* _What to do_
In the article on the Libbey-area middle school, how much will the district pay to buy the 43 acres at East Broadway and Oakdale Avenue?

Segment Start: Document text

Libbey, LMHA to partner on middle school

10/29/2003

The new middle school for the Libbey High School area will have an attached annex for the Lucas Metropolitan Housing Authority and its child care, health care, and education services, officials said yesterday.

The board of education at its regular meeting last night authorized the district to formally negotiate with the authority for terms of a land lease, operating agreement, and building design.

In addition, the board accepted a settlement for the district's eminent domain suit with Pilkington North America and will pay $1.1 million to purchase 43 acres and the former office and research space at East Broadway and Oakdale Avenue.

The parcel, the former property of Libbey-Owens-Ford Co., eventually will become a new middle school for East Toledo and have athletic fields and a drop-off site for buses, said Dan Burns, chief business manager. It will be used as swing space for Oakdale Elementary School as soon as next fall as the current structure is torn down and a new one is built at the same site.

The new LMHA facility would replace the old Gunckel School at Nebraska Avenue and Collingwood Boulevard. The district closed the structure as a school in 1982, but the housing authority has renovated it and leased space.

When the preliminary plans of the district's $821 million building project called for demolition of Gunckel, housing authority officials were concerned about where they would house their services, including the Maurine Simmons Family Investment Center, which is at that site.

Lawrence Gaster, LMHA's executive director, said the housing authority would pay for new facility. Details of its size and cost are not set.

The deal authorized last night creates a school-community partnership between the district and the housing authority, board members said.

“We'll continue to be in partnership with them,” said board member Larry Sykes, a former nine-year member of the housing authority board. “They've had that facility, and it's been well-received and used by the community. We certainly don't want to cause them any hardship for the services that have been there for the last almost eight years.”

Segment End: Document text
Segment Start: Excerpted data

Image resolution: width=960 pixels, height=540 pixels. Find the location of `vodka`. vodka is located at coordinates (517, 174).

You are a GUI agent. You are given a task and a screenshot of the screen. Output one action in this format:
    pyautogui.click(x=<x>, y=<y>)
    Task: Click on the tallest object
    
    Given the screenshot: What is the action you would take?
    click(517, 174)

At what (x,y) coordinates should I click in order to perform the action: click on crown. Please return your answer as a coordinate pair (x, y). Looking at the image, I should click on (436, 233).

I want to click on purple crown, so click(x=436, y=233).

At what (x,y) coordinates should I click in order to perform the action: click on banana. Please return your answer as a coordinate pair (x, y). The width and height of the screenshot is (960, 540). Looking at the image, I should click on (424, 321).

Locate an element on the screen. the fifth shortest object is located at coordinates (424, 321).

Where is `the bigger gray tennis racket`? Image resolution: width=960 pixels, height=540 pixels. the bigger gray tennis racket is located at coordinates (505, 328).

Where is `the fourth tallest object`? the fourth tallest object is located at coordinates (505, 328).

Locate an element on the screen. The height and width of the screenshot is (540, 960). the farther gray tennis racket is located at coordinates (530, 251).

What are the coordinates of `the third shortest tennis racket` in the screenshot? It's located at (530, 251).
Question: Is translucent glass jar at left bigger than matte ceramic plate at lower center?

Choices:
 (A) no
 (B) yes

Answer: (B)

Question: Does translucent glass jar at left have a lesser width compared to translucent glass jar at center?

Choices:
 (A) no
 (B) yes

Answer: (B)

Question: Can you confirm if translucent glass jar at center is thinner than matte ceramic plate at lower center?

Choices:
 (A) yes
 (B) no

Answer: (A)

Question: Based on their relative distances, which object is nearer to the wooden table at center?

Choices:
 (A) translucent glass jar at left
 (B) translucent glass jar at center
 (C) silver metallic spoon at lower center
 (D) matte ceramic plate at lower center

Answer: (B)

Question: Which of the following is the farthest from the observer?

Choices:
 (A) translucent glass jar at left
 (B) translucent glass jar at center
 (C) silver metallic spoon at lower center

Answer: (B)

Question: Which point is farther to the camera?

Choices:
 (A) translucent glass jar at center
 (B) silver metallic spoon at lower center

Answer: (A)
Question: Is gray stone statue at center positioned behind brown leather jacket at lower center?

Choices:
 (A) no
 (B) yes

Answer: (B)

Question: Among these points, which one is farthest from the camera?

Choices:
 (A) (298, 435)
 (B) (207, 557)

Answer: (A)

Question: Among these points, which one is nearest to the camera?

Segment End: Excerpted data

* _Finished exercise_
$1.1 million.